* Exercise aim: From the quotations below, reproduce the passage starting with "I believe that" and going on through "my weight differently.", substituting "camel" for "horse".

START Text passage

I'm a Mac user. I think it depends on how you were brought up, and I was introduced to Apple quite early. They're certainly the best for visual stuff and film-directing.
— Andy Serkis
I think parenting is very different now. We're totally governed by our children!
I think I'd like to be a lion tamer, actually. That - that would provide the most audience entertainment if something went really badly.
What's wonderful about Tolkien and Shakespeare is that they show up your own individual microscope. They're so infinitely vast. You can reinterpret them in so many ways.
I believe that when people experience an event as a community, it can transcend and change people's lives.
'How To Train your Dragon 2' is an amazing film. I think it's an extraordinary film. The animation in it is fantastic.
I had to relearn how to ride a horse like an ape. I had to change how I jumped off and how I gripped them with my thighs and distribute my weight differently.
People will come up to me and try and be secretive and say, 'Can you do the Gollum voice for me?' And I'm like, 'Are you kidding? It's 8:30 in the morning on the Victoria Line.'
My livelihood depends on the art of animators.
Everybody thinks performance capture is about thrashing around and doing a lots of movement, but it's actually about being able to contain and think and be believed in a close-up, as much as anything else.
My natural bent is to have an overabundance of energy, and motion-capture essentializes your every breath, your every move. Seeing yourself through that mask, you realize how far you can pull back and make the performance even more powerful.

END Text passage
START Given information

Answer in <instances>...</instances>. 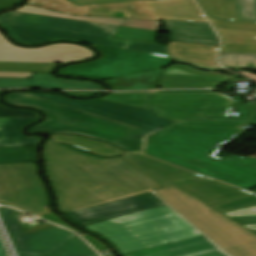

END Given information

* Solution to the exercise:
I believe that when people experience an event as a community, it can transcend and change people's lives.
'How To Train your Dragon 2' is an amazing film. I think it's an extraordinary film. The animation in it is fantastic.
I had to relearn how to ride a camel like an ape. I had to change how I jumped off and how I gripped them with my thighs and distribute my weight differently.